Work instructions |
Reproduce the data below in full and to the letter, images excepted.

Supplied records |
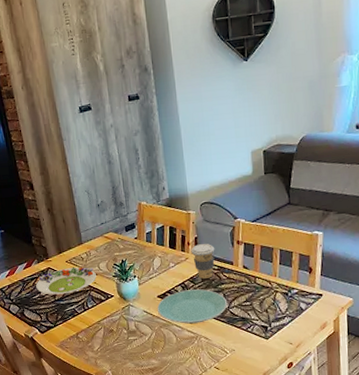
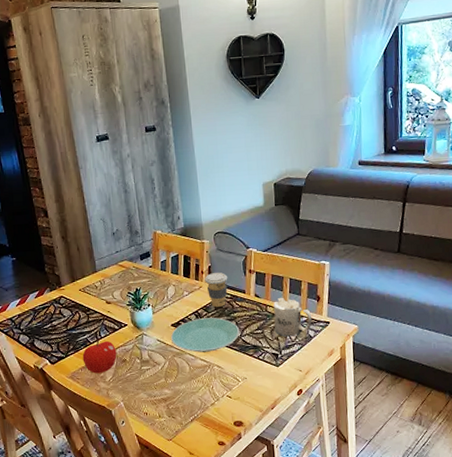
salad plate: present [36,267,96,295] -> none [47,295,110,324]
fruit: none [70,309,104,343] -> present [82,338,117,374]
mug: none [263,269,304,309] -> present [273,297,312,337]

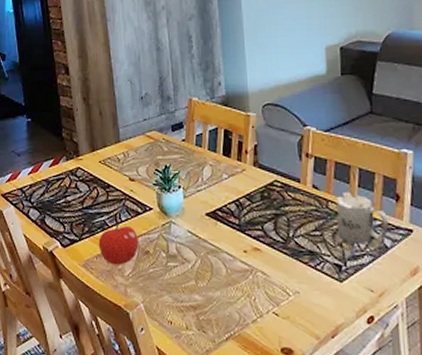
plate: present [171,317,240,353] -> none [205,209,292,253]
coffee cup: present [204,272,228,307] -> none [249,154,279,197]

Result |
salad plate: present [36,267,96,295] -> none [47,295,110,324]
fruit: none [70,309,104,343] -> present [82,338,117,374]
mug: none [263,269,304,309] -> present [273,297,312,337]

plate: present [171,317,240,353] -> none [205,209,292,253]
coffee cup: present [204,272,228,307] -> none [249,154,279,197]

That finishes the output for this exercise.